Guelph Informatics Expert Wins International Prize

May 05, 2010 - News Release

Building a computing hub used by biodiversity scientists around the world has earned a prestigious international prize for a University of Guelph bioinformatics expert.

Sujeevan Ratnasingham, informatics director with U of G's Biodiversity Institute of Ontario (BIO), has been awarded the 2010 Ebbe Nielsen Prize from the Global Biodiversity Information Facility (GBIF), a multilateral initiative that enables free and open access to biodiversity data online. The award, worth 30,000 euros (C$40,000), was announced this week.

Sujeevan

Established in 2001 ― the same year Ratnasingham completed his undergraduate degree in computing and information science at Guelph ― the prize is named for the late Ebbe Nielsen, a Danish entomologist who helped to establish GBIF. The award is given to a promising early-career researcher using biosystematics and biodiversity informatics in novel ways. Ratnasingham is the first Canadian to win the prize.

“I was incredibly honoured," said Ratnasingham, who plans to use the funding for research and partnership-building. "It's such a prestigious award. It’s always nice to be appreciated by one’s peers.” He will receive the award and speak during a GBIF symposium in Korea in October.

BIO director Paul Hebert, a professor in the Department of Integrative Biology, says the prize "acknowledges the value of genetic data to biodiversity science and also recognizes the important work that Sujeevan and his colleagues have been doing.” Hebert invented DNA barcoding to identify species of living things based on a representative snippet of genetic material.

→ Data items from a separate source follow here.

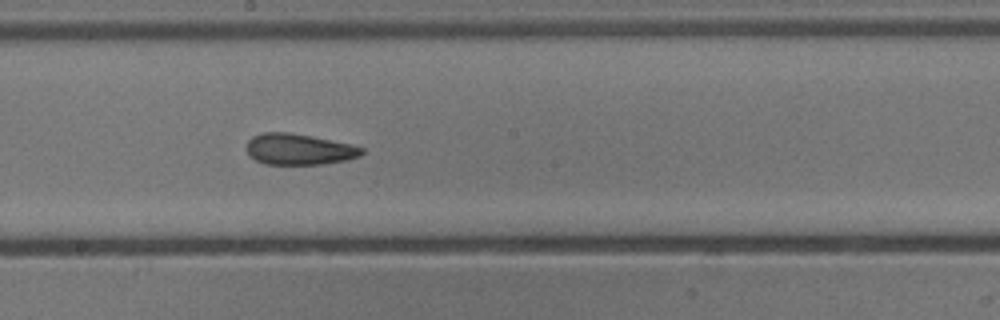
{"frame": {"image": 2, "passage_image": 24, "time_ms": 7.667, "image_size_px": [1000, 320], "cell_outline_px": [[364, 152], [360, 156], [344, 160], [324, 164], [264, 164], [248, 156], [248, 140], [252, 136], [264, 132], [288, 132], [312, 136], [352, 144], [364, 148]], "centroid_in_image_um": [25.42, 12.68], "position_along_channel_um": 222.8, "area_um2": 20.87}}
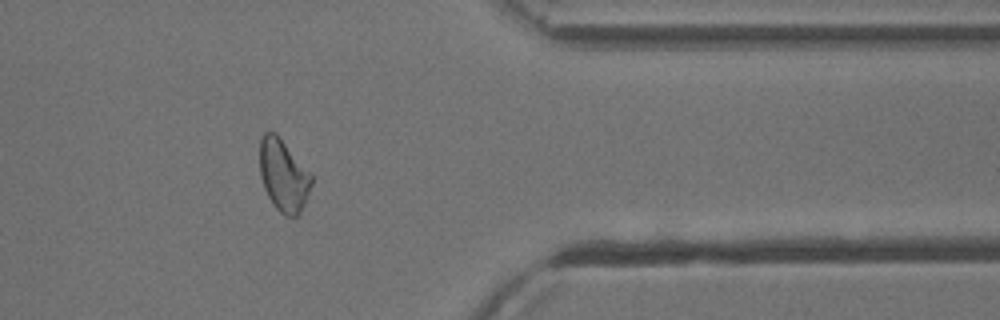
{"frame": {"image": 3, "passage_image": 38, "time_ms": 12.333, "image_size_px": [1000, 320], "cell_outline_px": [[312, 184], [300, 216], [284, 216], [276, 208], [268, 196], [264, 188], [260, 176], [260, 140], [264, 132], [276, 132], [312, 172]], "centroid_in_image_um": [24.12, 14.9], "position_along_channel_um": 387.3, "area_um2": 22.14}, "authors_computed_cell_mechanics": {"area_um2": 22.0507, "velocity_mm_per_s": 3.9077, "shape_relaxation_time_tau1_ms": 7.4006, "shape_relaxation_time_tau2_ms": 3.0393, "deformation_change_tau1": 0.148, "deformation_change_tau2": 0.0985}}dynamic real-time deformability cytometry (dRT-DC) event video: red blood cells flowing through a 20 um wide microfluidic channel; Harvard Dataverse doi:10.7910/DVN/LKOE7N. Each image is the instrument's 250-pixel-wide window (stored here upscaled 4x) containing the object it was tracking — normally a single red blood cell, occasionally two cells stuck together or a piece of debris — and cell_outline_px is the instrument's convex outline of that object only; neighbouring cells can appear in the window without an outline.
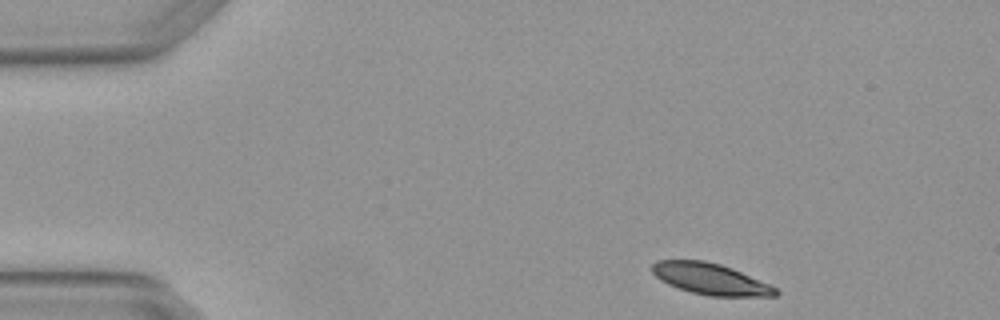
{"species": "Egyptian fruit bat (a non-hibernating species)", "species_latin": "Rousettus aegyptiacus", "temperature_condition": "warm", "stored_images_in_passage": 3, "camera_frame_rate_fps": 3000, "um_per_image_px": 0.085, "animal": {"sex": "female"}, "frame": {"image": 1, "passage_image": 1, "time_ms": 0.0, "image_size_px": [1000, 320], "cell_outline_px": [[780, 292], [776, 296], [708, 296], [692, 292], [668, 284], [660, 280], [652, 272], [652, 264], [656, 260], [704, 260], [720, 264], [732, 268], [768, 284], [776, 288]], "centroid_in_image_um": [60.37, 23.71], "position_along_channel_um": 24.6, "area_um2": 22.31}}
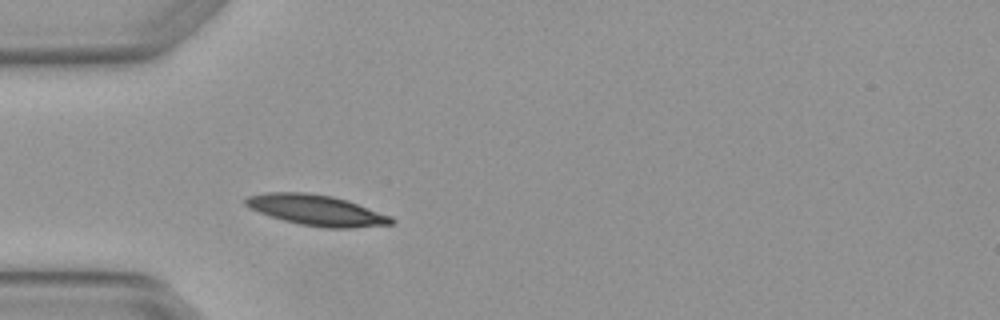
{"frame": {"image": 2, "passage_image": 3, "time_ms": 0.667, "image_size_px": [1000, 320], "cell_outline_px": [[396, 220], [392, 224], [352, 228], [324, 228], [300, 224], [284, 220], [260, 212], [244, 204], [244, 200], [248, 196], [268, 192], [304, 192], [332, 196], [348, 200], [392, 216]], "centroid_in_image_um": [26.96, 17.87], "position_along_channel_um": 58.0, "area_um2": 25.95}}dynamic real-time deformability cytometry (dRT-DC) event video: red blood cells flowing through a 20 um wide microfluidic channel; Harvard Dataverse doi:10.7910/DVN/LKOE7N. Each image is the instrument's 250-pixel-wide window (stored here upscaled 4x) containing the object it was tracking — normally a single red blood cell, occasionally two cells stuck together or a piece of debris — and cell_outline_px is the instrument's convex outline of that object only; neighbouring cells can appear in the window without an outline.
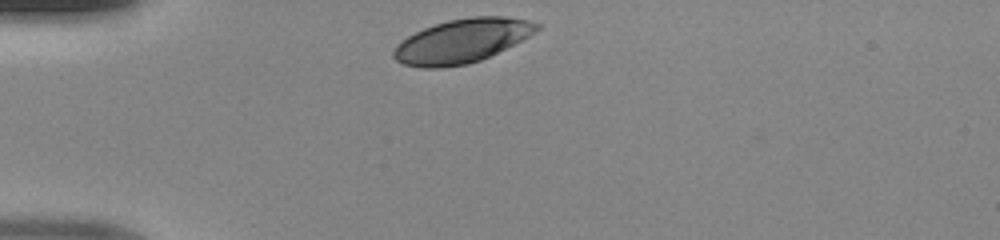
{"species": "human", "species_latin": "Homo sapiens", "temperature_condition": "room temperature", "stored_images_in_passage": 28, "camera_frame_rate_fps": 3000, "um_per_image_px": 0.085, "donor": {"sex": "male"}, "frame": {"image": 1, "passage_image": 1, "time_ms": 0.0, "image_size_px": [1000, 240], "cell_outline_px": [[540, 28], [528, 36], [480, 60], [468, 64], [440, 68], [420, 68], [404, 64], [396, 60], [392, 56], [392, 52], [396, 44], [408, 36], [424, 28], [448, 20], [472, 16], [504, 16], [528, 20], [540, 24]], "centroid_in_image_um": [39.22, 3.48], "position_along_channel_um": 45.8, "area_um2": 36.3}}
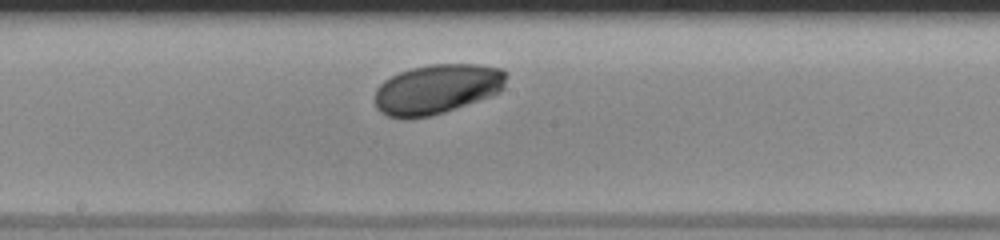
{"frame": {"image": 2, "passage_image": 15, "time_ms": 4.667, "image_size_px": [1000, 240], "cell_outline_px": [[508, 72], [504, 88], [500, 92], [492, 96], [444, 112], [428, 116], [404, 120], [388, 116], [380, 112], [376, 108], [376, 88], [384, 80], [400, 72], [412, 68], [428, 64], [480, 64], [504, 68]], "centroid_in_image_um": [37.18, 7.57], "position_along_channel_um": 211.0, "area_um2": 38.61}}
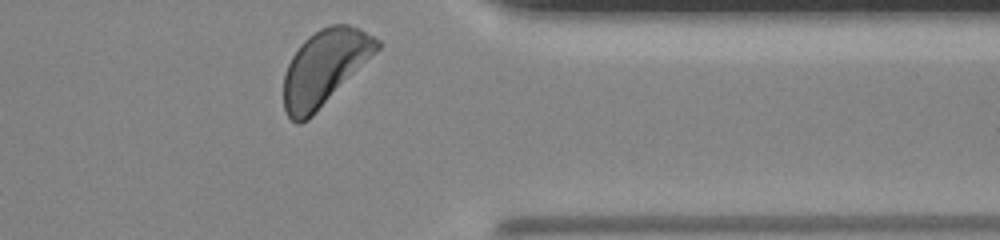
{"frame": {"image": 3, "passage_image": 28, "time_ms": 9.0, "image_size_px": [1000, 240], "cell_outline_px": [[380, 48], [308, 120], [300, 124], [296, 124], [288, 116], [284, 108], [284, 76], [288, 64], [292, 56], [300, 44], [308, 36], [320, 28], [332, 24], [348, 24], [380, 40]], "centroid_in_image_um": [27.56, 5.75], "position_along_channel_um": 383.8, "area_um2": 40.34}}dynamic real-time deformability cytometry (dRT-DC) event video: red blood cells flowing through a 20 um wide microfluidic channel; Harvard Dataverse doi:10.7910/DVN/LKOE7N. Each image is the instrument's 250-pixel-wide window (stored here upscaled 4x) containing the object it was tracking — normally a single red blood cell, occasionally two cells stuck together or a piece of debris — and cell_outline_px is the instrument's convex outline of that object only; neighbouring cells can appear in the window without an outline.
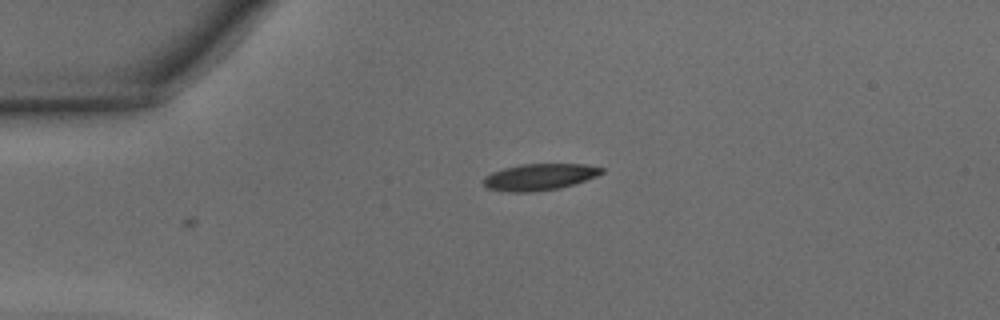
{"species": "common noctule bat (a hibernating species)", "species_latin": "Nyctalus noctula", "temperature_condition": "warm", "stored_images_in_passage": 27, "camera_frame_rate_fps": 3000, "um_per_image_px": 0.085, "animal": {"sex": "male", "body_mass_g": 15.6}, "frame": {"image": 1, "passage_image": 1, "time_ms": 0.0, "image_size_px": [1000, 320], "cell_outline_px": [[604, 172], [596, 176], [560, 188], [532, 192], [512, 192], [488, 188], [480, 180], [484, 176], [492, 172], [504, 168], [520, 164], [584, 164], [604, 168]], "centroid_in_image_um": [45.82, 15.03], "position_along_channel_um": 39.2, "area_um2": 18.21}}
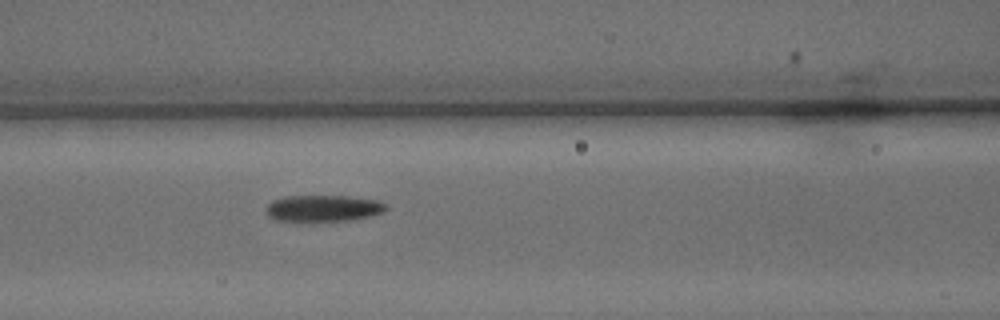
{"frame": {"image": 2, "passage_image": 10, "time_ms": 3.0, "image_size_px": [1000, 320], "cell_outline_px": [[388, 208], [384, 212], [372, 216], [352, 220], [276, 220], [268, 216], [264, 208], [272, 200], [288, 196], [348, 196], [376, 200], [384, 204]], "centroid_in_image_um": [27.48, 17.69], "position_along_channel_um": 139.1, "area_um2": 18.32}}
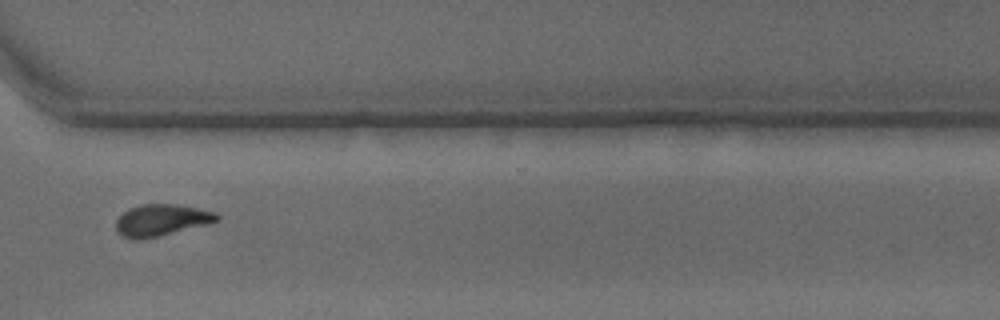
{"frame": {"image": 3, "passage_image": 25, "time_ms": 8.0, "image_size_px": [1000, 320], "cell_outline_px": [[220, 220], [156, 236], [136, 240], [124, 236], [116, 232], [116, 220], [128, 208], [140, 204], [176, 204], [216, 212], [220, 216]], "centroid_in_image_um": [13.68, 18.69], "position_along_channel_um": 356.9, "area_um2": 18.21}, "authors_computed_cell_mechanics": {"area_um2": 18.785, "velocity_mm_per_s": 4.3582, "shape_relaxation_time_tau1_ms": 3.1122, "shape_relaxation_time_tau2_ms": 3.2415, "deformation_change_tau1": 0.1505, "deformation_change_tau2": 0.1019}}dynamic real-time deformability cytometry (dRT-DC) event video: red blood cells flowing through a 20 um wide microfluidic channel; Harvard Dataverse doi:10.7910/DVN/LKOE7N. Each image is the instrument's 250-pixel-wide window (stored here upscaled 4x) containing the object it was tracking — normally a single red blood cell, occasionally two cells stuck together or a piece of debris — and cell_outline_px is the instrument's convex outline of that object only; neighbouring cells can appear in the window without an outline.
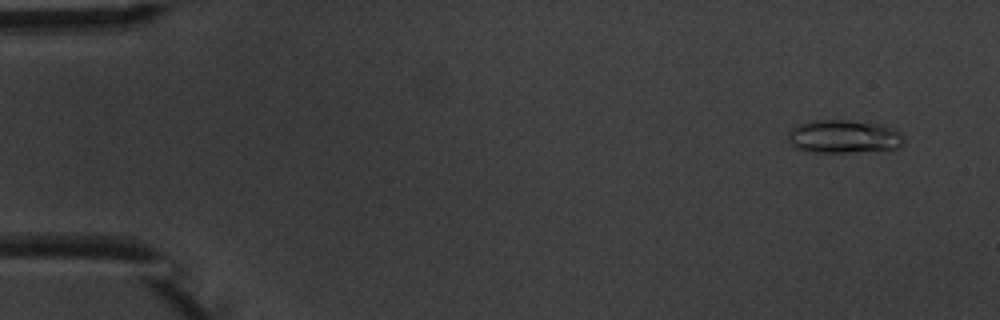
{"species": "common noctule bat (a hibernating species)", "species_latin": "Nyctalus noctula", "temperature_condition": "warm", "stored_images_in_passage": 9, "camera_frame_rate_fps": 3000, "um_per_image_px": 0.085, "animal": {"sex": "male", "body_mass_g": 20.1, "forearm_length_mm": 53.5}, "frame": {"image": 1, "passage_image": 2, "time_ms": 1.0, "image_size_px": [1000, 320], "cell_outline_px": [[904, 144], [900, 148], [852, 152], [808, 152], [796, 148], [788, 140], [788, 132], [792, 128], [800, 124], [812, 120], [848, 120], [880, 124], [896, 128], [904, 136]], "centroid_in_image_um": [71.76, 11.61], "position_along_channel_um": 13.2, "area_um2": 22.66}}
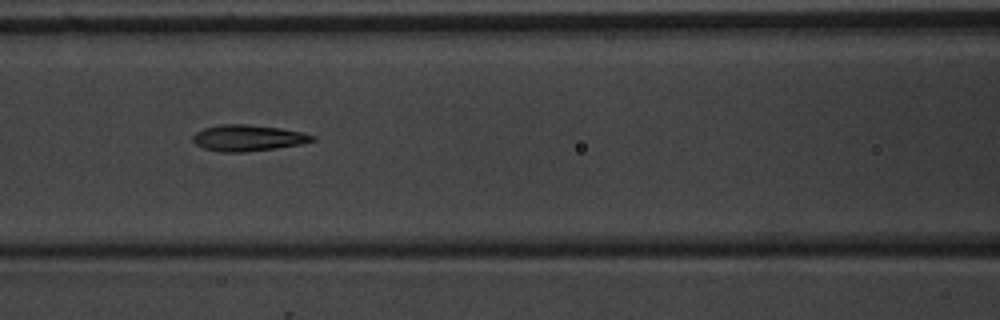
{"frame": {"image": 2, "passage_image": 7, "time_ms": 7.667, "image_size_px": [1000, 320], "cell_outline_px": [[316, 140], [300, 144], [276, 148], [244, 152], [220, 152], [204, 148], [196, 144], [192, 140], [192, 136], [196, 132], [204, 128], [220, 124], [248, 124], [280, 128], [300, 132], [316, 136]], "centroid_in_image_um": [21.06, 11.72], "position_along_channel_um": 145.5, "area_um2": 18.21}}
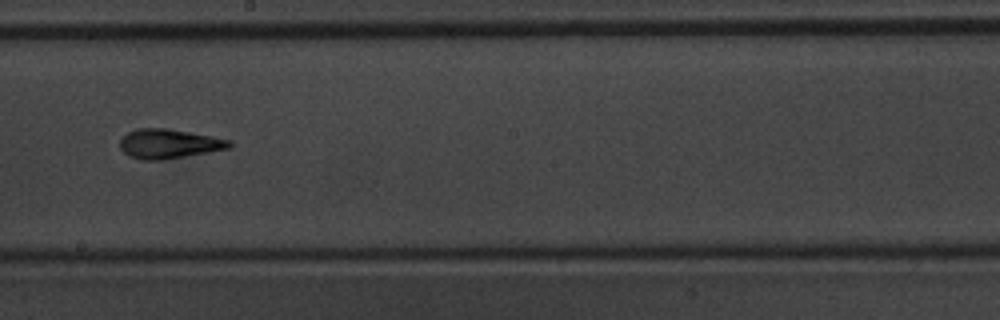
{"frame": {"image": 3, "passage_image": 9, "time_ms": 10.0, "image_size_px": [1000, 320], "cell_outline_px": [[232, 148], [212, 152], [164, 160], [144, 160], [128, 156], [120, 148], [120, 140], [128, 132], [136, 128], [168, 128], [212, 136], [232, 140]], "centroid_in_image_um": [14.4, 12.23], "position_along_channel_um": 233.8, "area_um2": 19.07}}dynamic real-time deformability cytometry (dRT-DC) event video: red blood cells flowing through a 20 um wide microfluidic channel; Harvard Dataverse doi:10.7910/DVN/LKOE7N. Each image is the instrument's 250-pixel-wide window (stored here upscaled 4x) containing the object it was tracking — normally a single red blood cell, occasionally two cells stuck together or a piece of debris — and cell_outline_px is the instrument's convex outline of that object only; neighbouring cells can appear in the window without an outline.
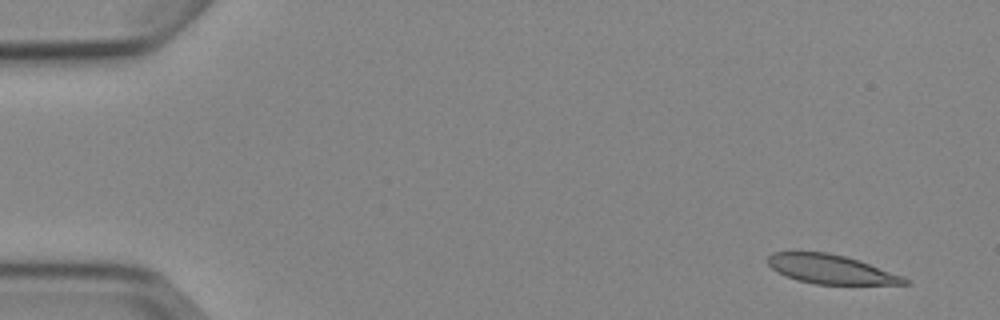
{"species": "Egyptian fruit bat (a non-hibernating species)", "species_latin": "Rousettus aegyptiacus", "temperature_condition": "cold", "stored_images_in_passage": 1, "camera_frame_rate_fps": 3000, "um_per_image_px": 0.085, "animal": {"sex": "female"}, "frame": {"image": 1, "passage_image": 1, "time_ms": 0.0, "image_size_px": [1000, 320], "cell_outline_px": [[912, 284], [816, 284], [796, 280], [776, 272], [764, 260], [772, 252], [828, 252], [860, 260], [900, 276], [908, 280]], "centroid_in_image_um": [70.54, 22.88], "position_along_channel_um": 14.5, "area_um2": 23.06}}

Starting as an undergraduate with Hebert, Ratnasingham has led development of the computing and bioinformatics technology that enables scientists and general users worldwide to catalogue and identify species of living things. With a team of programmers, bioinformaticians and technicians, he administers the global Barcode of Life Data (BOLD) Systems (www.boldsystems.org). The online workbench combines data, images and other information about species’ genetic and morphological traits, geography and taxonomy.

“The focus of my work is in developing systems that allow many researchers to work together and share information on a global scale,” said Ratnasingham. Scientists might log in to BOLD to compare species diversity in different sites; youngsters might use it as an online encyclopedia to gather information for a school project.

Scientists working on hundreds of different barcoding projects around the world use the system to share and analyze information about species, and to compile a growing library that now contains hundreds of thousands of specimen barcodes from 70,000 species. “It’s impossible to work with this volume and diversity of data without novel computing platforms,” said Ratnasingham.

Under the new International Barcode of Life project, researchers plan to barcode five million specimens representing 500,000 species of living things by 2015. Fewer than two million species have been catalogued using traditional methods during the past 250 years. Estimates of the number of species on Earth range from 10 million to 100 million.

Last month, the BIO received $8.1 million from the Ontario government, more than half to be used for bioinformatics.

After his Guelph studies, Ratnasingham worked in the private sector before returning to head U of G’s barcoding bioinformatics project in 2004. The BIO opened in 2006 and will expand this year.

Ratnasingham’s development of the BOLD system “is a major and innovative landmark in bringing genomic data on biodiversity to research and research applications for science and society,” said Leonard Krishtalka, chair of the GBIF science committee.